Il Comune avverso la decisione del giudice di prime cure proponeva ricorso dinanzi alla Corte di Appello che in parziale riforma della sentenza impugnata dichiarava il difetto di giurisdizione del giudice ordinano in ordine alla domanda di reintegrazione nell’incarico e nelle mansioni di responsabile del settore tributi in ordine alla richiesta di danni per mobbing confermava quanto stabilito dalla sentenza di primo grado.
Per la cassazione della sentenza del giudice di seconde cure il Comune proponeva ricorso, basato su otto motivi di censura, alla Corte Suprema. Il dipendente proponeva appello incidentale.
Gli Ermellini accolgono il settimo motivo di doglianza del Comune e cassano la sentenza impugnata con rinvio alla Corte di Appello.
I giudici di legittimità hanno ribadito che il pregiudizio non patrimoniale costituisca una categoria generale di danno, non suscettibile di suddivisione in sottocategorie variamente denominate, la cui risarcibilità è ammessa nei soli casi previsti dalla legge ovvero, in adesione al principio della tutela minima risarcitoria, in quelli in cui il fatto illecito abbia leso interessi di rilievo costituzionale, riferibili alla persona umana e non valutabili economicamente. Il tutto a condizione, però, che siano state adeguatamente allegate e provate la gravità della lesione e la serietà del danno, che deve avere superato il normale livello di tollerabilità, e che non siano risarcite «due volte le medesime conseguenze pregiudizievoli».
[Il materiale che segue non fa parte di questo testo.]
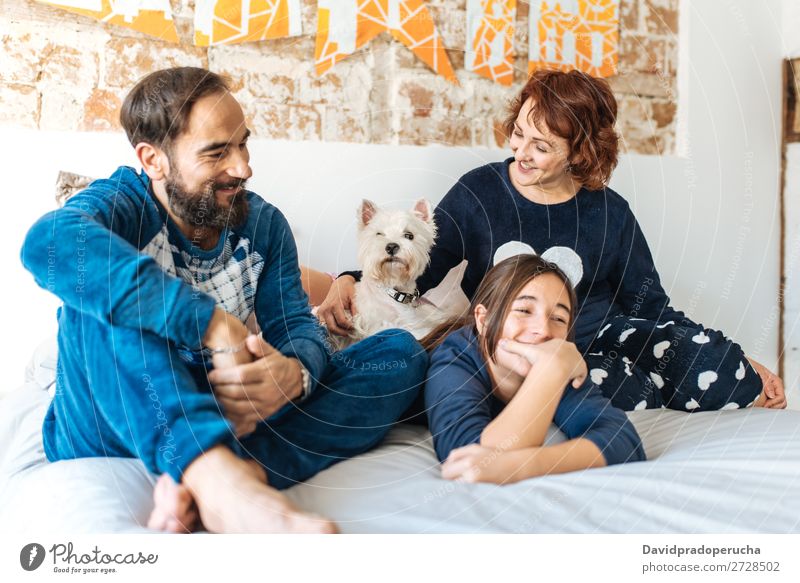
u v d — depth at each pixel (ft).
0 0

Nel caso di specie, alla luce di quanto affermato dalla Corte, sono state ritenute idonee a suffragare la fondatezza delle doglianze sollevate con il settimo motivo del ricorso per Cassazione dal Comune di Casaletto Spartano, condannato dal Giudice del gravame a risarcire sia il danno da riduzione della capacità lavorativa che quello morale ad una donna che, dopo essere stata per lungo tempo dirigente del settore tributi, era stata assegnata a nuove funzioni presso la locale biblioteca, in una stanza in disuso ed in condizioni di totale inattività.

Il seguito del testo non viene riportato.